Merupakan peneliti Konstitusi dan Demokrasi (KoDe) Inisiatif,
menyelesaikan pendidikan S1 di Fakultas Hukum Universitas Diponegoro
dengan konsentrasi Hukum Tata Negara pada April 2016 lalu, saat ini
sedang menempuh pendidikan S2 Magister Ilmu Hukum Universitas
Indonesia dengan konsentrasi Hukum Kenegaraan sejak September 2016.
Selama berstatus mahasiswa S1 penulis aktif di organisasi kemahasiswaan
dan kepemudaan seperti BEM FH Undip, Kelompok Riset dan Debat FH
Undip, Indonesia Youth Political Institute, serta mengikuti dan/atau
menjuarai beberapa perlombaan tingkat nasional seperti: lomba debat hukum
nasional, lomba karya tulis ilmiah, lomba legislative drafting dan lomba esai
mahasiswa.
Adelline Syahda S.H, lahir di Pariaman, 30 Mei 1994. Menyelesaikan
pendidikan S1 di Fakultas Hukum Universitas Andalas dengan Program
Kekhususan Hukum Tata Negara pada Februari 2016 lalu. Semasa
masahasiswi aktif di Lembaga Konsultasi dan Bantuan Hukum (LKBH),
Pusako, Kombad Justicia dan perhimpunan mahasiswa Tata Negara (PMTN)
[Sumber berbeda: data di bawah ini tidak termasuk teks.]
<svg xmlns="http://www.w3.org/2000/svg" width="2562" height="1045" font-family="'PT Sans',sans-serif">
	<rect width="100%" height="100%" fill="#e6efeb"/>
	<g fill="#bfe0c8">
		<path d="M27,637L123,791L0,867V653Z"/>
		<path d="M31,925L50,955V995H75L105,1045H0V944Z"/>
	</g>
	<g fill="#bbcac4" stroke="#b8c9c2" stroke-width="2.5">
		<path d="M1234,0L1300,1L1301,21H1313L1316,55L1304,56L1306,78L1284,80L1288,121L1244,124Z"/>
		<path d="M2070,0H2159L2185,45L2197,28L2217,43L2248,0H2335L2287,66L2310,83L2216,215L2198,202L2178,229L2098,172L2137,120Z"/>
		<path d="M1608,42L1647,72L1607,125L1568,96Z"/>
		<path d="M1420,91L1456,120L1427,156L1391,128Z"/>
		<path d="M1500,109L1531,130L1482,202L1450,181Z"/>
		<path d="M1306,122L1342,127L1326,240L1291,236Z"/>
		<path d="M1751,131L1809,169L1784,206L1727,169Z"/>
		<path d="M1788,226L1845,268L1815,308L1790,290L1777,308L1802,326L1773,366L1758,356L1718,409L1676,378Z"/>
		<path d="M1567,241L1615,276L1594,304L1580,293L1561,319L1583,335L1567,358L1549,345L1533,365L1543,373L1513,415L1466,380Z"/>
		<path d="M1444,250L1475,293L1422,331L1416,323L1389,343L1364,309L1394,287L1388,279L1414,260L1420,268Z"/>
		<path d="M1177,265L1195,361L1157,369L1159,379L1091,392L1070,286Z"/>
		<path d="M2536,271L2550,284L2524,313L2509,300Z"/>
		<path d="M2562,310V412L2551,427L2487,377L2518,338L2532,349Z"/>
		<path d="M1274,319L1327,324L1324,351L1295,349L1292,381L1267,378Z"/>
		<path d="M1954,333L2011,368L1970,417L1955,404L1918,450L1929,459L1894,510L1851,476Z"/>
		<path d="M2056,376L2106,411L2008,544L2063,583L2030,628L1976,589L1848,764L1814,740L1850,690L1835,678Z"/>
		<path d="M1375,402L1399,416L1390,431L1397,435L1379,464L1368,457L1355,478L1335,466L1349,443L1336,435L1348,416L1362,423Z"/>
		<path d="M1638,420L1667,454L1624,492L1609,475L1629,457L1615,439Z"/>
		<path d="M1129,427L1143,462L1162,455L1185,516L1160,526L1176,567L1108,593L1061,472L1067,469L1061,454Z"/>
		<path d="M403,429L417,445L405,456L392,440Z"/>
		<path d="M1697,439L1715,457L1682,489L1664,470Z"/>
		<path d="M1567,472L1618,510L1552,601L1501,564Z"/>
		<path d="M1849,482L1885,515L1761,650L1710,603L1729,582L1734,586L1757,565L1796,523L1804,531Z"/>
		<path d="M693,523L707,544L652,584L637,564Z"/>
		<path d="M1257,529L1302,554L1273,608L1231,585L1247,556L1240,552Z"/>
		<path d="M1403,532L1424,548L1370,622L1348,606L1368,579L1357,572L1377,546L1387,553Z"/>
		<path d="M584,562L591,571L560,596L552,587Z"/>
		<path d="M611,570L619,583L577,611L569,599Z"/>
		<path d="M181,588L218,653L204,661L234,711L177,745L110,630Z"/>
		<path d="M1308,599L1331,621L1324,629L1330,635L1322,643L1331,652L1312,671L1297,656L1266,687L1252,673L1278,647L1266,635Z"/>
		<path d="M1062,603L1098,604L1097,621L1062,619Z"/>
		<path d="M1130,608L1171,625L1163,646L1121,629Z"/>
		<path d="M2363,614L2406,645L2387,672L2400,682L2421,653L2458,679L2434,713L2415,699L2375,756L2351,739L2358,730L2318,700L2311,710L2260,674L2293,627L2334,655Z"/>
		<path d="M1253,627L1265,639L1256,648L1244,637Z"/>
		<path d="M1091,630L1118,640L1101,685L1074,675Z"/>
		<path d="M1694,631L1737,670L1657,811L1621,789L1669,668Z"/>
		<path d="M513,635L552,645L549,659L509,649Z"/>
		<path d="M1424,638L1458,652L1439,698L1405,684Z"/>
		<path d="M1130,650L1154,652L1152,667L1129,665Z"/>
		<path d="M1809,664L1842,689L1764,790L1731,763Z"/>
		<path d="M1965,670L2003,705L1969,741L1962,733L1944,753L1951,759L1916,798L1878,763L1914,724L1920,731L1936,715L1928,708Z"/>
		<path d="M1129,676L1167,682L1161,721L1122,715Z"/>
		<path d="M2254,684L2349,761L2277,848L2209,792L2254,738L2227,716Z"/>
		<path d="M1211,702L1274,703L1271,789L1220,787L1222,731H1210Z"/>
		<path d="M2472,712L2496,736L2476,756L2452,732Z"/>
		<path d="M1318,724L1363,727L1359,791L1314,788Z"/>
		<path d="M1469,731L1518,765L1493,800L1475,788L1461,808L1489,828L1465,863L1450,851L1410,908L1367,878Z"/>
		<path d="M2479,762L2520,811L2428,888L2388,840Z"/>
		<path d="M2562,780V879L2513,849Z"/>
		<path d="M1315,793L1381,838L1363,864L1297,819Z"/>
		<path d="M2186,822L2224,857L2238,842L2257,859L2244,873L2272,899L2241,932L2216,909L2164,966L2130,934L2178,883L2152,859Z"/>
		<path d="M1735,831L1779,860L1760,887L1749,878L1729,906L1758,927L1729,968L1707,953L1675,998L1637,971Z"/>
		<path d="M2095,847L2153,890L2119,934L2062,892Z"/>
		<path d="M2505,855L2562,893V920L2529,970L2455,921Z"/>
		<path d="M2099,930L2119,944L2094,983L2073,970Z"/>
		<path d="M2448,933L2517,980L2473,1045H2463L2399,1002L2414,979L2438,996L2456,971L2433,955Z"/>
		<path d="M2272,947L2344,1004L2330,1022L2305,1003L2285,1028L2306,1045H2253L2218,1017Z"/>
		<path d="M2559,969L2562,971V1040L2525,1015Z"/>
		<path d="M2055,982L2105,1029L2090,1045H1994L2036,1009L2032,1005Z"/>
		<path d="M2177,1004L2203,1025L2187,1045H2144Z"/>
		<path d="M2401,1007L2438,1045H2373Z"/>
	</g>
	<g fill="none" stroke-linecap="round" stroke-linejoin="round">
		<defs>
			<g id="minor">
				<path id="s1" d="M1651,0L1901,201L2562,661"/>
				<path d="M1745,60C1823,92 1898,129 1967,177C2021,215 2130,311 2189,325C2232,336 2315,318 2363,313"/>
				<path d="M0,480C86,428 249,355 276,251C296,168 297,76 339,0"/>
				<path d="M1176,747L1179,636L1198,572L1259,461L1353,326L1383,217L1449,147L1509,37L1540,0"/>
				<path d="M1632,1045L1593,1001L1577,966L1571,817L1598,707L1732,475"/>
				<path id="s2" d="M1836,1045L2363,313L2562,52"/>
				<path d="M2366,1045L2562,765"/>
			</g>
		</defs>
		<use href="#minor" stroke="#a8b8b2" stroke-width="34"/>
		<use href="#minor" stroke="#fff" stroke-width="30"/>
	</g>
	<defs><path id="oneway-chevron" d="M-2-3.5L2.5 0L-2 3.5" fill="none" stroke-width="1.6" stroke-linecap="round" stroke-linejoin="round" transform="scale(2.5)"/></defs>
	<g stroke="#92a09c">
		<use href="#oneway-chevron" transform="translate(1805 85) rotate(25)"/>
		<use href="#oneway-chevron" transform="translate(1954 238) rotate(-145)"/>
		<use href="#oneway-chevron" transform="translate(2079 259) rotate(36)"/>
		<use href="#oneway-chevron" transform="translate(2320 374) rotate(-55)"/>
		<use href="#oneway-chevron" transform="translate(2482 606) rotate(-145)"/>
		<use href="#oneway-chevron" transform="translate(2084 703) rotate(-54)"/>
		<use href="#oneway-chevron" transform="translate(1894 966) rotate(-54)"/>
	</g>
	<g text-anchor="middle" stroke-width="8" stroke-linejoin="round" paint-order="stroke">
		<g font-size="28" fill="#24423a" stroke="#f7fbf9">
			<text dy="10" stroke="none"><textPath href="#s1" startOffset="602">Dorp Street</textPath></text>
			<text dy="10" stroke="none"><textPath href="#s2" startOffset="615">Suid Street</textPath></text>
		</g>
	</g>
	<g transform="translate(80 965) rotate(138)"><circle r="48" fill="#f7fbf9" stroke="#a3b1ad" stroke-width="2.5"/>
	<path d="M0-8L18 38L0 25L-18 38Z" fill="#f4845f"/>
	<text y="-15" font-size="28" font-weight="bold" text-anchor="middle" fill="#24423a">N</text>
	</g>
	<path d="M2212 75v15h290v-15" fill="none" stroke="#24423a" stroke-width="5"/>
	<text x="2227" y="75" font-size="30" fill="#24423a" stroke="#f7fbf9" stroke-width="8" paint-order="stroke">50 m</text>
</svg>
Andalas. Ikut dan menjuarai berbagai event lomba debat nasional seperti
lomba debat Mahkamah Konstitusi 2014 & 2015 dan lomba debat Komisi
Yudisial 2015. Setahun belakangan ini aktif sebagai peneliti di Konstitusi
dan Demokrasi (KoDe) Inisiatif dan terlibat dalam kegiatan riset yang
dilakukan oleh KoDe Inisiatif dalam berbagai isu.